> [THE PROBLEM] Without changing a thing, reproduce the entire listing and leave out its pictures.

> [EXCERPTED DATA]
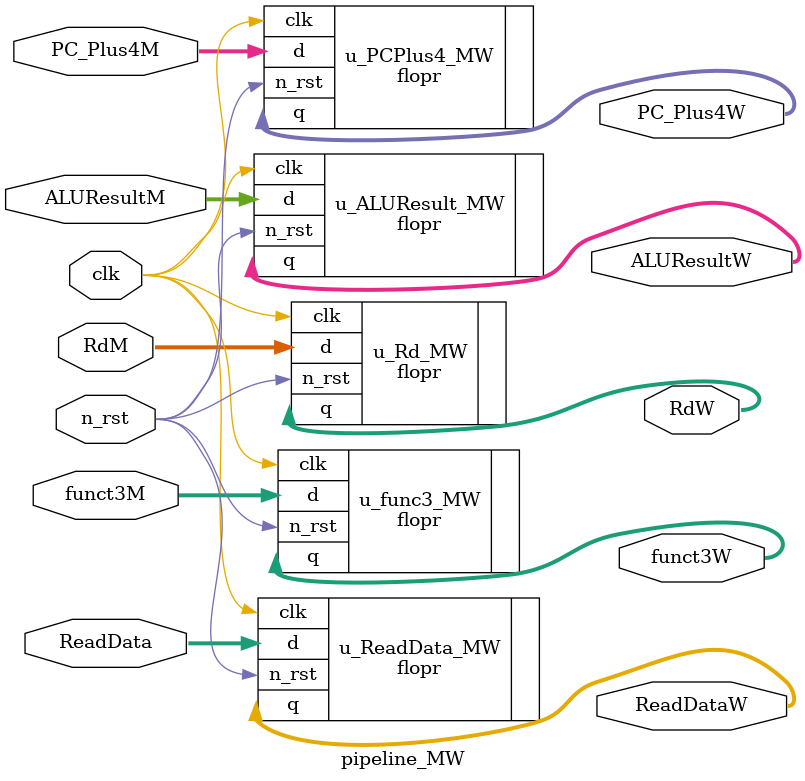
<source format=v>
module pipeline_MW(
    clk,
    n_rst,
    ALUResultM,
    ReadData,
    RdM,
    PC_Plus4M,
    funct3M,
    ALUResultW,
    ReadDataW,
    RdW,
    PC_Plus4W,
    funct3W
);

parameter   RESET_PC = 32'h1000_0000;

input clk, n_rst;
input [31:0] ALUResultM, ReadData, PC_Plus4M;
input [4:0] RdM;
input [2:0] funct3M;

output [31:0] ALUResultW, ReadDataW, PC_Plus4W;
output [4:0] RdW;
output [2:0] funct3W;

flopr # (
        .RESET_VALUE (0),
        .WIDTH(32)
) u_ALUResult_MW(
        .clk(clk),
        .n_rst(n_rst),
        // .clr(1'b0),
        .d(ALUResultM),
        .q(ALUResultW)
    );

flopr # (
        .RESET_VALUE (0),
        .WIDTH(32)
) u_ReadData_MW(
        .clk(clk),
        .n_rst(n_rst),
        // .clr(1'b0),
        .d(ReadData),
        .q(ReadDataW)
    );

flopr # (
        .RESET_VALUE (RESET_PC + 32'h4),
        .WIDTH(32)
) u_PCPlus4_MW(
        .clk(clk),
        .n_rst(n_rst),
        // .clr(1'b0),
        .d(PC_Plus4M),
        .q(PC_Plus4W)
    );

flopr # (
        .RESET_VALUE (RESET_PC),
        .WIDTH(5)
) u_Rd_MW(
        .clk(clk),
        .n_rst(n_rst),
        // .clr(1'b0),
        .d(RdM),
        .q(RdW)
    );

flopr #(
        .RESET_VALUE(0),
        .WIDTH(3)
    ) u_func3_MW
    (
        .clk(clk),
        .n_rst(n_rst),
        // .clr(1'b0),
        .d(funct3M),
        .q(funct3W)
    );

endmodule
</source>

> [REPLY TO THE EXERCISE]
<source format=v>
module pipeline_MW(
    clk,
    n_rst,
    ALUResultM,
    ReadData,
    RdM,
    PC_Plus4M,
    funct3M,
    ALUResultW,
    ReadDataW,
    RdW,
    PC_Plus4W,
    funct3W
);

parameter   RESET_PC = 32'h1000_0000;

input clk, n_rst;
input [31:0] ALUResultM, ReadData, PC_Plus4M;
input [4:0] RdM;
input [2:0] funct3M;

output [31:0] ALUResultW, ReadDataW, PC_Plus4W;
output [4:0] RdW;
output [2:0] funct3W;

flopr # (
        .RESET_VALUE (0),
        .WIDTH(32)
) u_ALUResult_MW(
        .clk(clk),
        .n_rst(n_rst),
        // .clr(1'b0),
        .d(ALUResultM),
        .q(ALUResultW)
    );

flopr # (
        .RESET_VALUE (0),
        .WIDTH(32)
) u_ReadData_MW(
        .clk(clk),
        .n_rst(n_rst),
        // .clr(1'b0),
        .d(ReadData),
        .q(ReadDataW)
    );

flopr # (
        .RESET_VALUE (RESET_PC + 32'h4),
        .WIDTH(32)
) u_PCPlus4_MW(
        .clk(clk),
        .n_rst(n_rst),
        // .clr(1'b0),
        .d(PC_Plus4M),
        .q(PC_Plus4W)
    );

flopr # (
        .RESET_VALUE (RESET_PC),
        .WIDTH(5)
) u_Rd_MW(
        .clk(clk),
        .n_rst(n_rst),
        // .clr(1'b0),
        .d(RdM),
        .q(RdW)
    );

flopr #(
        .RESET_VALUE(0),
        .WIDTH(3)
    ) u_func3_MW
    (
        .clk(clk),
        .n_rst(n_rst),
        // .clr(1'b0),
        .d(funct3M),
        .q(funct3W)
    );

endmodule
</source>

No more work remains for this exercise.